Exhibitions

Date
May 23–May 24, 2017
Time
12:00–12:00 am
ABOUT THE EVENT
Join Gallery 400 and UIC’s Native American Support Program for discussions examining environmental and land-based injustice against communities of color. As multiple communities work to fight corporate and state environmental violence we contemplate the role of art, shared experience and how to build coalition. This 2-day symposium will feature a lecture on The Art of Indigenous Resistance exhibition by activists Charlie Thayer and Kimberly Smith of Honor the Earth; a panel discussion on environmental racism featuring Olga Bautista, Petcoke activist, and Bryant Williams, President of BK Environmental Industries; a teach-in led by Dr. Kyle Mays, University of North Carolina and Kelly Hayes, University of Chicago; and a keynote lecture by artist Torkwase Dyson.
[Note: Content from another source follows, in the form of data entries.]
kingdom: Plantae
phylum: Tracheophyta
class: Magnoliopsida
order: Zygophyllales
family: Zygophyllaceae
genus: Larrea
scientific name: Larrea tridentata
Major support for This Land/That Land Symposium: The Politics of Land Sovereignty and Environmental Racism is provided by the Humanities Without Walls consortium, based at the Illinois Program for Research in the Humanities at the University of Illinois at Urbana-Champaign. The Humanities Without Walls consortium is funded by a grant from the Andrew W. Mellon Foundation.
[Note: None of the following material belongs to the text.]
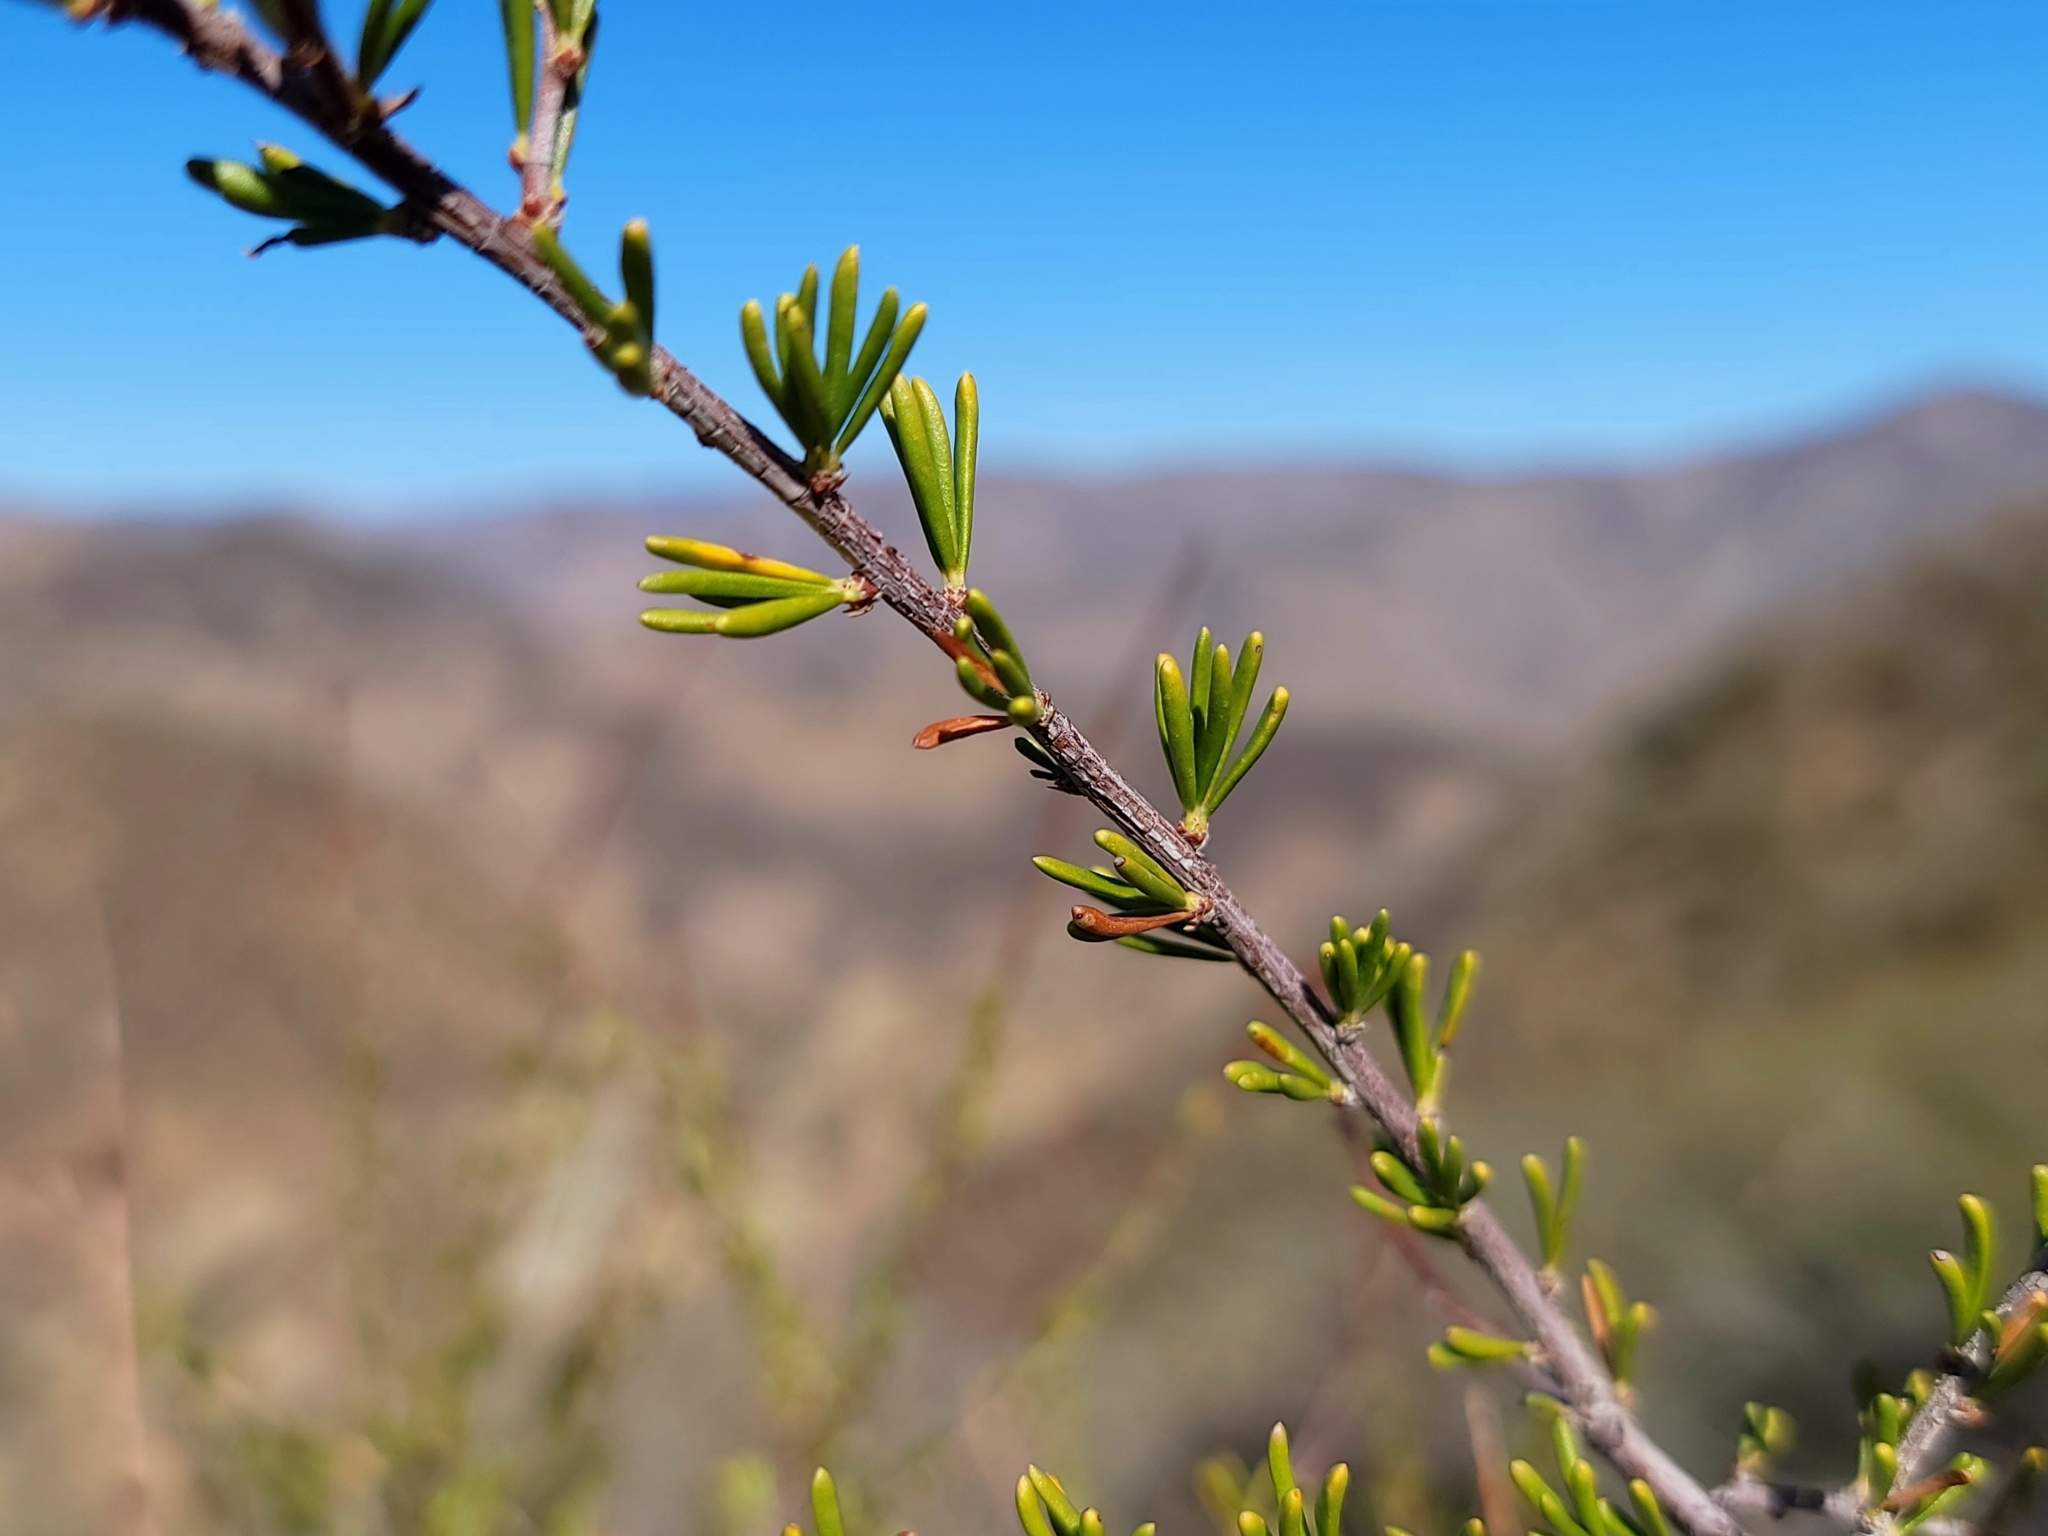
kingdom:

Torkwase Dyson works through multiple forms and describes herself as a painter who uses the language of architecture and minimal geometric abstraction to generate descriptive fragments of space. The works are distilled deconstructions of natural and built environments and consider how individuals negotiate and negate various types of systemic orders that impact environmental justice. Dyson’s work has been exhibited at the Studio Museum in Harlem, the Whitney Museum of American Art, the Corcoran College of Art and Design, the Schuylkill Center for Environmental Education, and the Smithsonian National Museum of African Art. Dyson is the recipient of Joan Mitchell Foundation Painters & Sculptors award, Nancy Graves Grant for Visual Artists, Visiting Artist grant to the Nicholas School of the Environment at Duke University, the Culture Push Fellowship for Utopian Practices, Eyebeam Art and Technology Center Fellowship, and the FSP/Jerome Fellowship. Dyson’s work has also been supported by The Metropolitan Museum of Art, The Drawing Center, Lower Manhattan Cultural Center, The Laundromat Projects, the Green Festival of New York, the Center for Documentary Studies at Duke University, the Mural Arts Program of Philadelphia, The Kitchen, and the Rebuild Foundation. In 2016 Dyson was elected to the board of the Architecture League of New York as Vice President of Visual Arts. Torkwase is now based in Brooklyn, New York and is a visiting critic at Yale School of Art.
Olga Bautista is a life-long resident and community organizer of Chicago’s Southeast Side. She is a founding member of Chicago’s Southeast Side Coalition to Ban Petcoke (petroleum coke, or petcoke, is a byproduct of the oil refining process).
Bryant Williams is a 15-year veteran in industrial hygiene and environmental engineering. He currently serves as the Board Chair for the Southeast Environmental Task Force and a Board member at large for the Plant Chicago in addition to his leadership at BK Environmental Industries. Bryant also served as the manager of engineering for the Cook County Department of Environmental Control, where he was involved in developing and implementing the Demolition Debris Diversion Ordinance, one of the most impactful mandates in the Midwest. Bryant holds a degree in biology and environmental science from Olivet College. A lifelong resident of Chicago’s Southside, Bryant is using his experience to help establish the Chicagoland area as a world-class model of sustainability.
Kyle T. Mays is an historian of modern US, Afro-Indigenous, and Indigenous studies, with a particular focus on how various actors construct indigeneity and other social meanings in modern US cities. Dr. Mays is currently a postdoctoral fellow of the University of North Carolina, and is working to transform his dissertation into a book. A cultural and social history, the book will tentatively analyze how indigeneity functioned in Detroit’s modern development. An idea central to the project is that we cannot comprehend the development of modern US cities without also understanding how indigeneity was central to their development. Dr. Mays also has an interest in contemporary popular culture, especially how Native artists construct indigeneity within Hip Hop.